PARTS OF THE EXERCISE =
[1] Answer these questions about the passage on GPU circuit simulation, one per line:
(a) How many GPU clock cycles can a random memory access take?
(b) Within how many clock cycles can cached data in the texture memory or the constant memory be accessed?
(c) In one circuit simulation program, how are all circuit element data structures stored?
[2] Update the stretch of the passage on GPU circuit simulation from "[0022]Likewise, model evaluation" through "highest computation throughput.", replacing "model parameters" with "device parameters".

AI Technical Summary

Benefits of technology

[0021]In general, in a circuit simulation application, most of a CPU's run time is spent in model evaluation and matrix solution. Thus, to achieve the highest overall speed-up, the speed-up algorithm controls throughput in both device model evaluation and matrix solution. GPU computational performance is related to memory bandwidth, which depends, in turn, on the memory access pattern. A random memory access can take several hundred GPU clock cycles, thus resulting in a very low memory bandwidth. There are several memory addressing patterns which allows a GPU to access memory more efficiently. When all process threads in the same block access the same memory address, the data can reside within either the texture memory or the constant memory. Both the texture memory and the constant memory are read-only data and may be cached, so that data can be accessed within two clock cycles. Size and use limits may be imposed on both the in texture memory and the constant memory. For example, data in the constant memory may be used only for constant values or pre-calculated data. The remaining data may be stored in the GPU's global memory, which may be accessed more efficiently under a memory coalescing access arrangement (i.e., when consecutive process threads access locations of consecutive memory addresses). Although the texture memory and the constant memory can also be accessed more efficiently than the global memory, the texture memory and the constant memory are read-only and limited in size. Shared memory within the GPU processors are also very efficient, but they are limited to being accessed locally and their use may require modification and careful tuning of the software program.
[0022]Likewise, model evaluation can be structured and formulated to take advantage of the GPU architecture. In one circuit simulation program, all circuit element data structures are stored by device types. In that circuit simulation program, each device model evaluation is launched as a process thread in the GPU. All model parameters are stored in the texture memory or the constant memory of the GPU, and all device specific data stored in global memory locations of contiguous addresses in the GPU. Under such an arrangement, the consecutive process threads in the GPU access either the same texture or constant memory locations or consecutive global memory locations at the same time, thus achieving the highest memory bandwidth within the GPU and the highest computation throughput.

DATASET ENTRIES =
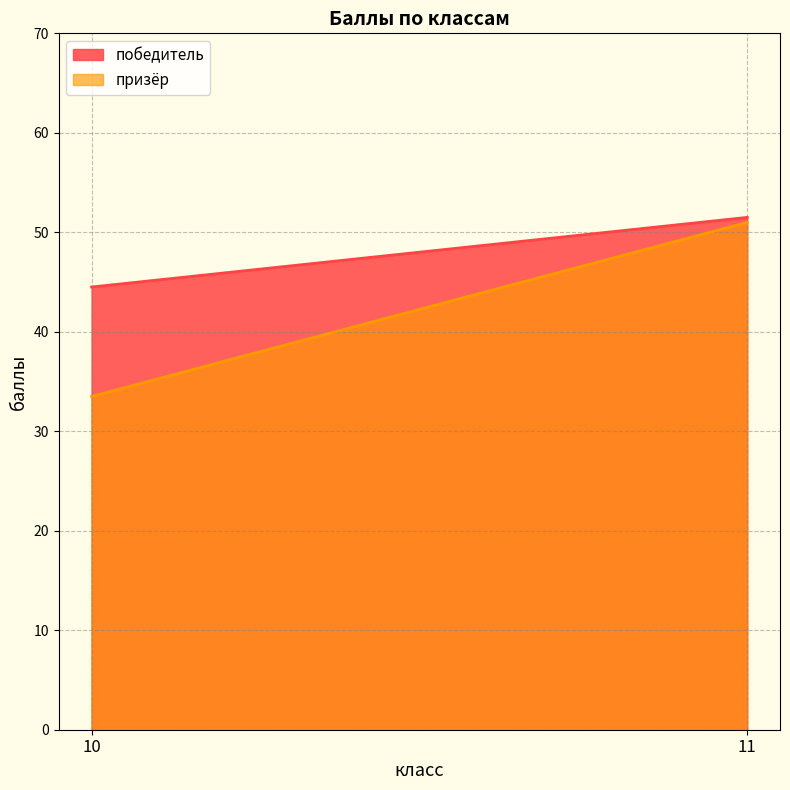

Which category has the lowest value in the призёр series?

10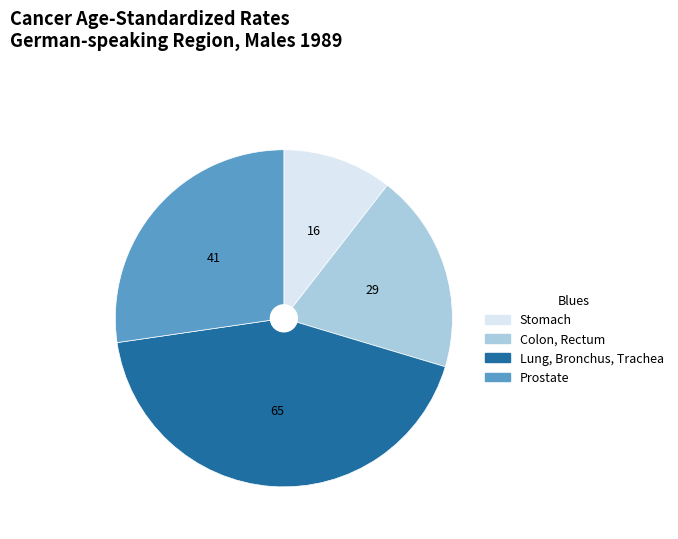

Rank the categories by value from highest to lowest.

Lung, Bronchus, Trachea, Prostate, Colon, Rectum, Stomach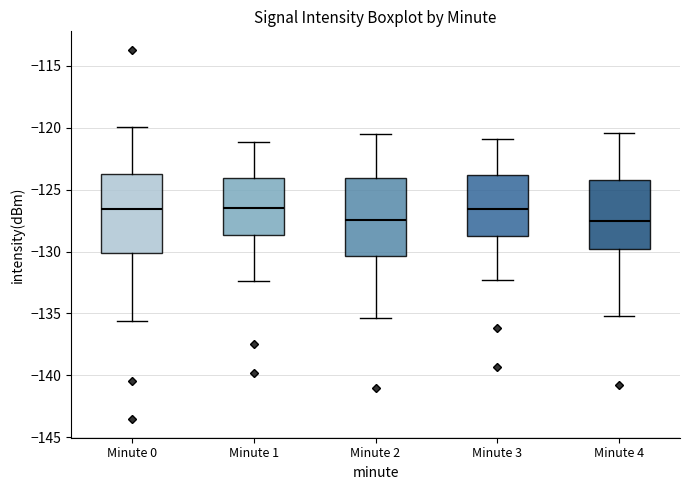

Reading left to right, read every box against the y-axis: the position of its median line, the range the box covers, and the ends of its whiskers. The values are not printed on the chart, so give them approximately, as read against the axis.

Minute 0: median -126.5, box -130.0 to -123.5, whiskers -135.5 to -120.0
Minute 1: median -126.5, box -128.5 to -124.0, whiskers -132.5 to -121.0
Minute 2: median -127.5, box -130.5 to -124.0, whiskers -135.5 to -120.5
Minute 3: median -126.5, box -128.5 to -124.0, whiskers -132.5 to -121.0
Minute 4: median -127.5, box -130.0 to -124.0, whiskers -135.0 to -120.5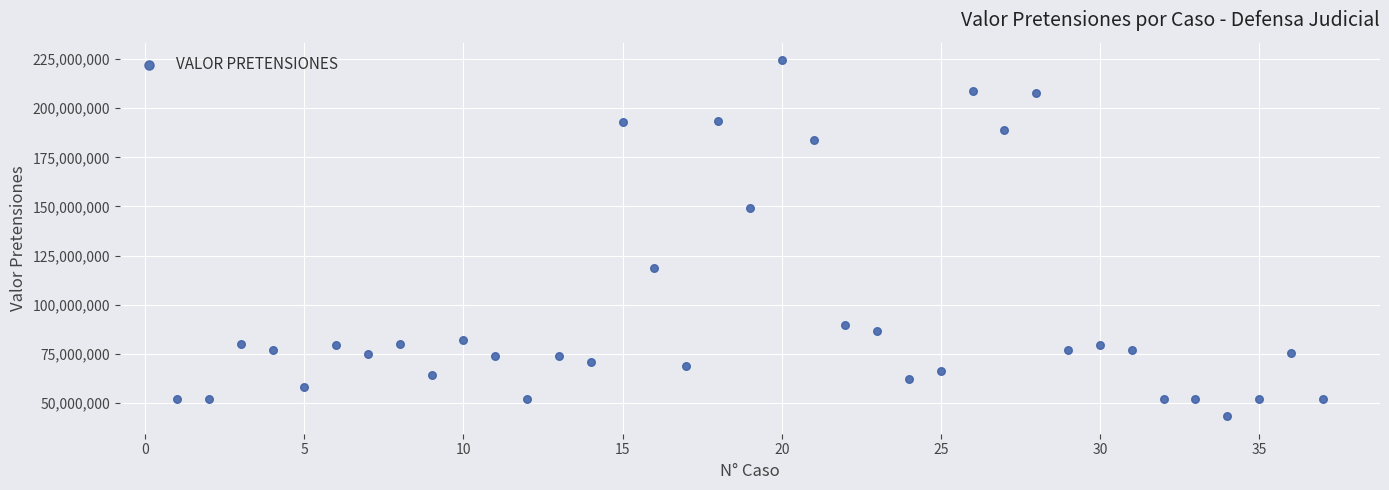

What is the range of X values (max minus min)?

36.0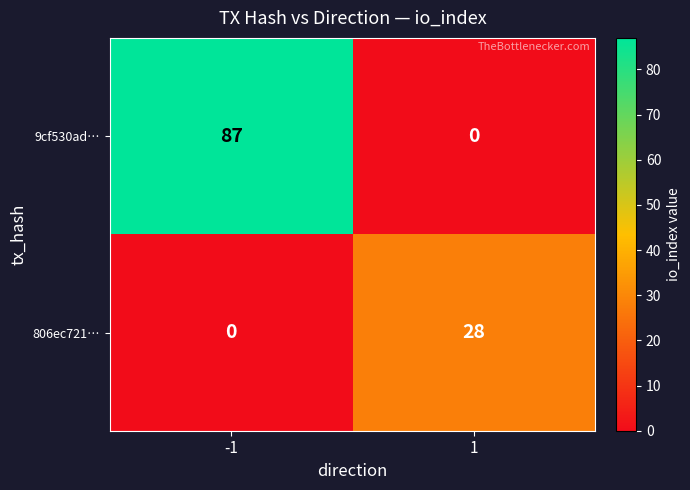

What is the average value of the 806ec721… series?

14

ANSWERS FOR THIS EXERCISE =
[1]
(a) Several hundred GPU clock cycles.
(b) Within two clock cycles.
(c) By device types.

[2]
[0022]Likewise, model evaluation can be structured and formulated to take advantage of the GPU architecture. In one circuit simulation program, all circuit element data structures are stored by device types. In that circuit simulation program, each device model evaluation is launched as a process thread in the GPU. All device parameters are stored in the texture memory or the constant memory of the GPU, and all device specific data stored in global memory locations of contiguous addresses in the GPU. Under such an arrangement, the consecutive process threads in the GPU access either the same texture or constant memory locations or consecutive global memory locations at the same time, thus achieving the highest memory bandwidth within the GPU and the highest computation throughput.